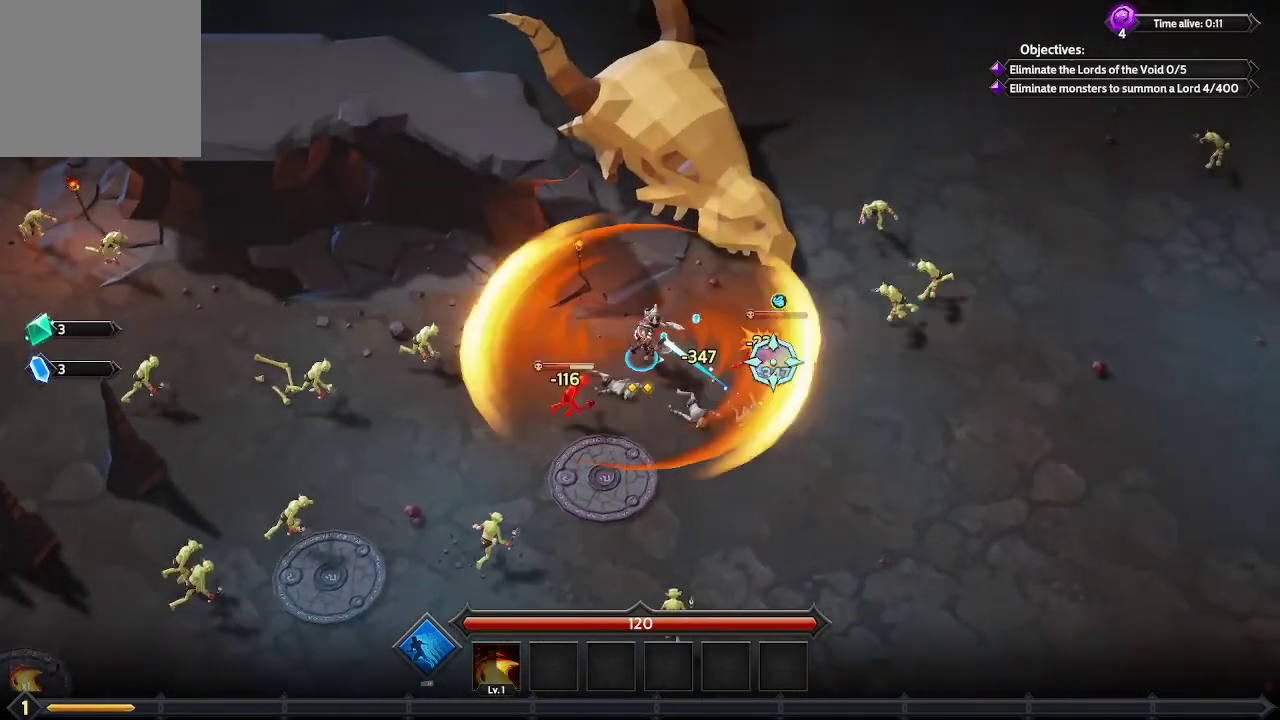
{"buttons": [], "left_stick": "left", "right_stick": "center", "events": [[33, "left_stick", "up-left"], [267, "left_stick", "left"]]}
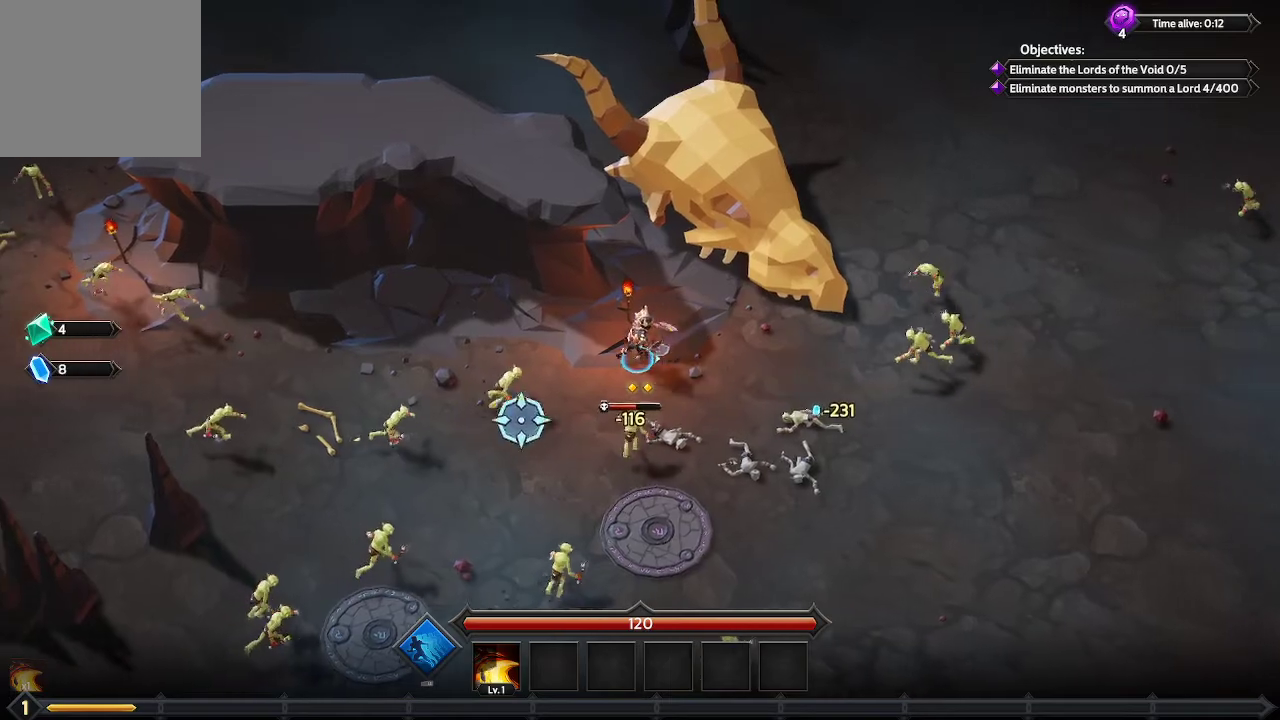
{"buttons": [], "left_stick": "up-left", "right_stick": "down-left", "events": [[33, "right_stick", "down-left"], [167, "left_stick", "up-left"]]}
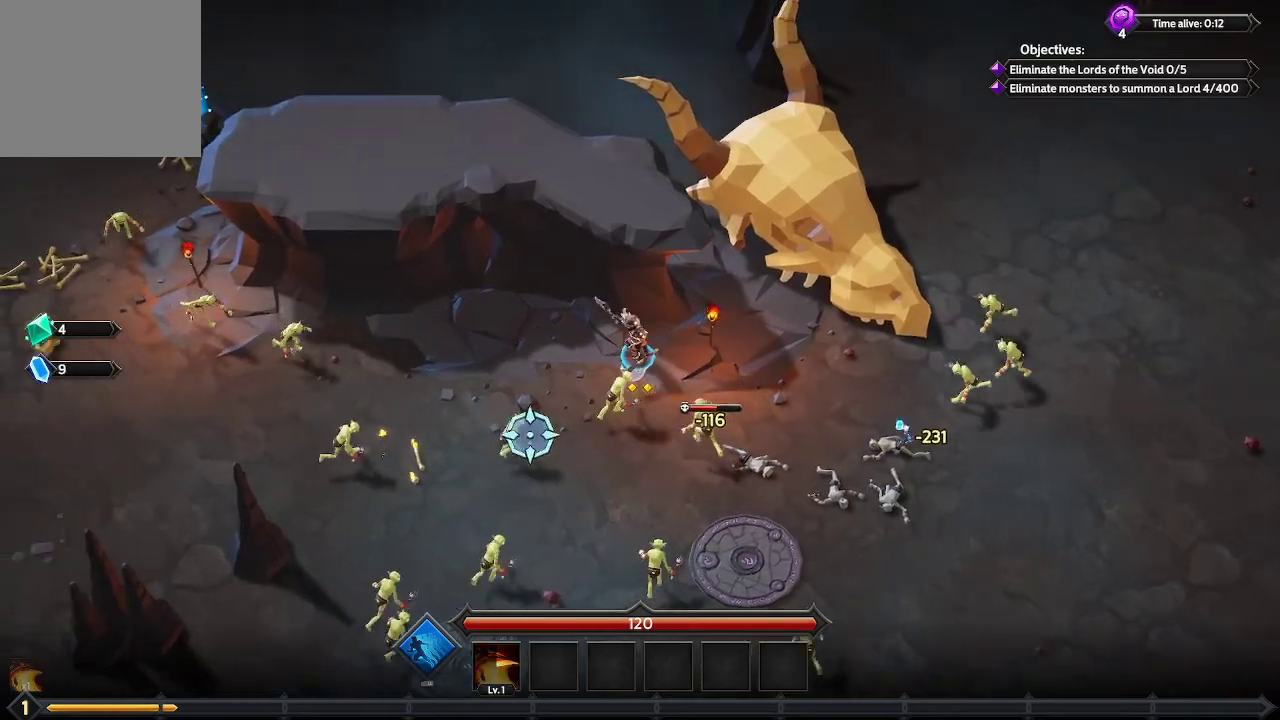
{"buttons": [], "left_stick": "left", "right_stick": "down-left", "events": [[33, "left_stick", "left"]]}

==========

**Exercise**
The expected answer holds each line from the listing above where the string "down" is present.

**Response to this task**
{"buttons": [], "left_stick": "up-left", "right_stick": "down-left", "events": [[33, "right_stick", "down-left"], [167, "left_stick", "up-left"]]}
{"buttons": [], "left_stick": "left", "right_stick": "down-left", "events": [[33, "left_stick", "left"]]}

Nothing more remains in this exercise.